== Records drawn from a dataset ==

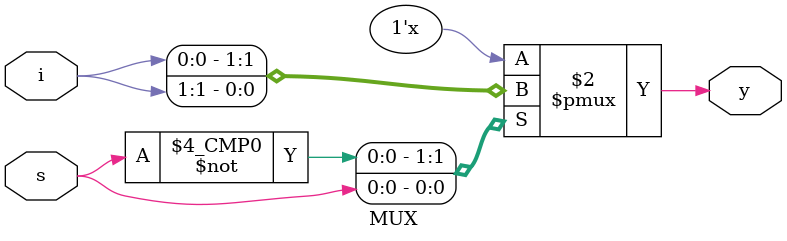
<source format=v>
module MUX(i, s, y);

input [1:0]i;
input s;
output y;
reg y;

always@(s or i)
begin
case(s)
1'b0: y=i[00];
1'b1: y=i[01];
default: y=0;
endcase
end

endmodule

</source>
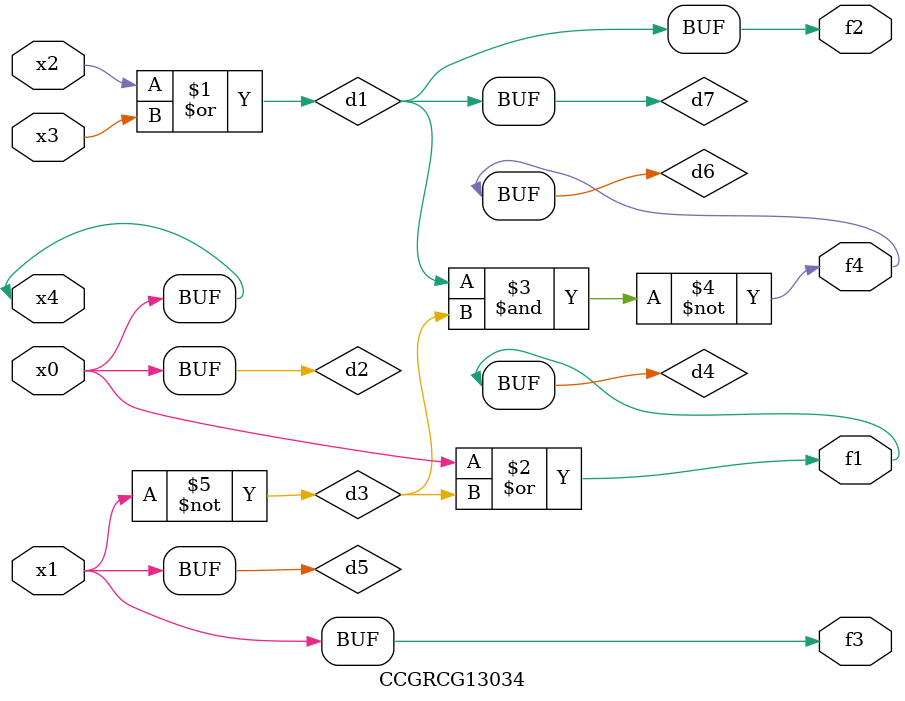
<source format=v>
module CCGRCG13034(
	input x0, x1, x2, x3, x4,
	output f1, f2, f3, f4
);

	wire d1, d2, d3, d4, d5, d6, d7;

	or (d1, x2, x3);
	buf (d2, x0, x4);
	not (d3, x1);
	or (d4, d2, d3);
	not (d5, d3);
	nand (d6, d1, d3);
	or (d7, d1);
	assign f1 = d4;
	assign f2 = d7;
	assign f3 = d5;
	assign f4 = d6;
endmodule

</source>
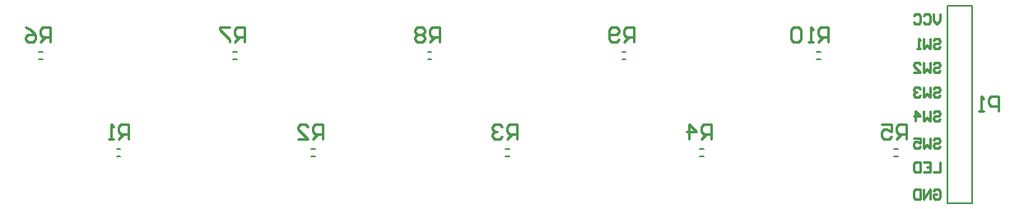
<source format=gbo>
G04 Layer_Color=32896*
%FSLAX25Y25*%
%MOIN*%
G70*
G01*
G75*
%ADD20C,0.01000*%
%ADD28C,0.00787*%
D20*
X149568Y25047D02*
Y31045D01*
X146570D01*
X145570Y30046D01*
Y28046D01*
X146570Y27047D01*
X149568D01*
X147569D02*
X145570Y25047D01*
X143570D02*
X141571D01*
X142571D01*
Y31045D01*
X143570Y30046D01*
X138572D02*
X137572Y31045D01*
X135573D01*
X134573Y30046D01*
Y26047D01*
X135573Y25047D01*
X137572D01*
X138572Y26047D01*
Y30046D01*
X70804Y25088D02*
Y31086D01*
X67805D01*
X66805Y30087D01*
Y28087D01*
X67805Y27088D01*
X70804D01*
X68805D02*
X66805Y25088D01*
X64806Y26088D02*
X63806Y25088D01*
X61807D01*
X60807Y26088D01*
Y30087D01*
X61807Y31086D01*
X63806D01*
X64806Y30087D01*
Y29087D01*
X63806Y28087D01*
X60807D01*
X-7847Y25032D02*
Y31030D01*
X-10846D01*
X-11846Y30030D01*
Y28030D01*
X-10846Y27031D01*
X-7847D01*
X-9847D02*
X-11846Y25032D01*
X-13845Y30030D02*
X-14845Y31030D01*
X-16844D01*
X-17844Y30030D01*
Y29030D01*
X-16844Y28030D01*
X-17844Y27031D01*
Y26031D01*
X-16844Y25032D01*
X-14845D01*
X-13845Y26031D01*
Y27031D01*
X-14845Y28030D01*
X-13845Y29030D01*
Y30030D01*
X-14845Y28030D02*
X-16844D01*
X-86647Y25063D02*
Y31061D01*
X-89646D01*
X-90646Y30061D01*
Y28062D01*
X-89646Y27062D01*
X-86647D01*
X-88647D02*
X-90646Y25063D01*
X-92645Y31061D02*
X-96644D01*
Y30061D01*
X-92645Y26063D01*
Y25063D01*
X-165405Y25010D02*
Y31008D01*
X-168404D01*
X-169404Y30009D01*
Y28009D01*
X-168404Y27010D01*
X-165405D01*
X-167405D02*
X-169404Y25010D01*
X-175402Y31008D02*
X-173403Y30009D01*
X-171404Y28009D01*
Y26010D01*
X-172403Y25010D01*
X-174403D01*
X-175402Y26010D01*
Y27010D01*
X-174403Y28009D01*
X-171404D01*
X181095Y-14275D02*
Y-8277D01*
X178095D01*
X177096Y-9276D01*
Y-11276D01*
X178095Y-12275D01*
X181095D01*
X179095D02*
X177096Y-14275D01*
X171098Y-8277D02*
X175096D01*
Y-11276D01*
X173097Y-10276D01*
X172097D01*
X171098Y-11276D01*
Y-13275D01*
X172097Y-14275D01*
X174097D01*
X175096Y-13275D01*
X102302Y-14317D02*
Y-8319D01*
X99303D01*
X98304Y-9319D01*
Y-11318D01*
X99303Y-12318D01*
X102302D01*
X100303D02*
X98304Y-14317D01*
X93305D02*
Y-8319D01*
X96304Y-11318D01*
X92306D01*
X23629Y-14275D02*
Y-8277D01*
X20630D01*
X19630Y-9276D01*
Y-11276D01*
X20630Y-12275D01*
X23629D01*
X21630D02*
X19630Y-14275D01*
X17631Y-9276D02*
X16631Y-8277D01*
X14632D01*
X13632Y-9276D01*
Y-10276D01*
X14632Y-11276D01*
X15632D01*
X14632D01*
X13632Y-12275D01*
Y-13275D01*
X14632Y-14275D01*
X16631D01*
X17631Y-13275D01*
X-55133Y-14290D02*
Y-8292D01*
X-58132D01*
X-59132Y-9291D01*
Y-11291D01*
X-58132Y-12290D01*
X-55133D01*
X-57132D02*
X-59132Y-14290D01*
X-65130D02*
X-61131D01*
X-65130Y-10291D01*
Y-9291D01*
X-64130Y-8292D01*
X-62131D01*
X-61131Y-9291D01*
X-133905Y-14315D02*
Y-8317D01*
X-136904D01*
X-137903Y-9317D01*
Y-11316D01*
X-136904Y-12316D01*
X-133905D01*
X-135904D02*
X-137903Y-14315D01*
X-139903D02*
X-141902D01*
X-140902D01*
Y-8317D01*
X-139903Y-9317D01*
X218504Y-2953D02*
Y3045D01*
X215505D01*
X214505Y2046D01*
Y46D01*
X215505Y-953D01*
X218504D01*
X212506Y-2953D02*
X210507D01*
X211506D01*
Y3045D01*
X212506Y2046D01*
X194882Y36479D02*
Y33813D01*
X193549Y32480D01*
X192216Y33813D01*
Y36479D01*
X188217Y35813D02*
X188884Y36479D01*
X190217D01*
X190883Y35813D01*
Y33147D01*
X190217Y32480D01*
X188884D01*
X188217Y33147D01*
X184219Y35813D02*
X184885Y36479D01*
X186218D01*
X186884Y35813D01*
Y33147D01*
X186218Y32480D01*
X184885D01*
X184219Y33147D01*
X192216Y25970D02*
X192883Y26636D01*
X194215D01*
X194882Y25970D01*
Y25304D01*
X194215Y24637D01*
X192883D01*
X192216Y23971D01*
Y23304D01*
X192883Y22638D01*
X194215D01*
X194882Y23304D01*
X190883Y26636D02*
Y22638D01*
X189550Y23971D01*
X188217Y22638D01*
Y26636D01*
X186884Y22638D02*
X185552D01*
X186218D01*
Y26636D01*
X186884Y25970D01*
X192216Y16127D02*
X192883Y16794D01*
X194215D01*
X194882Y16127D01*
Y15461D01*
X194215Y14795D01*
X192883D01*
X192216Y14128D01*
Y13462D01*
X192883Y12795D01*
X194215D01*
X194882Y13462D01*
X190883Y16794D02*
Y12795D01*
X189550Y14128D01*
X188217Y12795D01*
Y16794D01*
X184219Y12795D02*
X186884D01*
X184219Y15461D01*
Y16127D01*
X184885Y16794D01*
X186218D01*
X186884Y16127D01*
X192216Y6285D02*
X192883Y6951D01*
X194215D01*
X194882Y6285D01*
Y5619D01*
X194215Y4952D01*
X192883D01*
X192216Y4286D01*
Y3619D01*
X192883Y2953D01*
X194215D01*
X194882Y3619D01*
X190883Y6951D02*
Y2953D01*
X189550Y4286D01*
X188217Y2953D01*
Y6951D01*
X186884Y6285D02*
X186218Y6951D01*
X184885D01*
X184219Y6285D01*
Y5619D01*
X184885Y4952D01*
X185552D01*
X184885D01*
X184219Y4286D01*
Y3619D01*
X184885Y2953D01*
X186218D01*
X186884Y3619D01*
X192216Y-3557D02*
X192883Y-2891D01*
X194215D01*
X194882Y-3557D01*
Y-4224D01*
X194215Y-4890D01*
X192883D01*
X192216Y-5557D01*
Y-6223D01*
X192883Y-6890D01*
X194215D01*
X194882Y-6223D01*
X190883Y-2891D02*
Y-6890D01*
X189550Y-5557D01*
X188217Y-6890D01*
Y-2891D01*
X184885Y-6890D02*
Y-2891D01*
X186884Y-4890D01*
X184219D01*
X192216Y-14384D02*
X192883Y-13718D01*
X194215D01*
X194882Y-14384D01*
Y-15051D01*
X194215Y-15717D01*
X192883D01*
X192216Y-16384D01*
Y-17050D01*
X192883Y-17717D01*
X194215D01*
X194882Y-17050D01*
X190883Y-13718D02*
Y-17717D01*
X189550Y-16384D01*
X188217Y-17717D01*
Y-13718D01*
X184219D02*
X186884D01*
Y-15717D01*
X185552Y-15051D01*
X184885D01*
X184219Y-15717D01*
Y-17050D01*
X184885Y-17717D01*
X186218D01*
X186884Y-17050D01*
X194882Y-23560D02*
Y-27559D01*
X192216D01*
X188217Y-23560D02*
X190883D01*
Y-27559D01*
X188217D01*
X190883Y-25560D02*
X189550D01*
X186884Y-23560D02*
Y-27559D01*
X184885D01*
X184219Y-26893D01*
Y-24227D01*
X184885Y-23560D01*
X186884D01*
X192216Y-35054D02*
X192883Y-34387D01*
X194215D01*
X194882Y-35054D01*
Y-37719D01*
X194215Y-38386D01*
X192883D01*
X192216Y-37719D01*
Y-36386D01*
X193549D01*
X190883Y-38386D02*
Y-34387D01*
X188217Y-38386D01*
Y-34387D01*
X186884D02*
Y-38386D01*
X184885D01*
X184219Y-37719D01*
Y-35054D01*
X184885Y-34387D01*
X186884D01*
D28*
X66142Y18307D02*
X67716D01*
X66142Y21063D02*
X67716D01*
X-12598Y18307D02*
X-11024D01*
X-12598Y21063D02*
X-11024D01*
X144882Y18307D02*
X146457D01*
X144882Y21063D02*
X146457D01*
X-91339Y18307D02*
X-89764D01*
X-91339Y21063D02*
X-89764D01*
X-170079Y18307D02*
X-168504D01*
X-170079Y21063D02*
X-168504D01*
X176378Y-18307D02*
X177953D01*
X176378Y-21063D02*
X177953D01*
X97638Y-18307D02*
X99213D01*
X97638Y-21063D02*
X99213D01*
X18898Y-18307D02*
X20472D01*
X18898Y-21063D02*
X20472D01*
X-59842Y-18307D02*
X-58268D01*
X-59842Y-21063D02*
X-58268D01*
X-138583Y-18307D02*
X-137008D01*
X-138583Y-21063D02*
X-137008D01*
X197756Y39921D02*
X207756D01*
X197756Y-40079D02*
Y39921D01*
Y-40079D02*
X207756D01*
Y39921D01*
M02*

</source>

== TRY IT ==
Return all lines in the entries above that carry the word "assign".

== ANSWER SECTION ==
	assign f1 = d4;
	assign f2 = d7;
	assign f3 = d5;
	assign f4 = d6;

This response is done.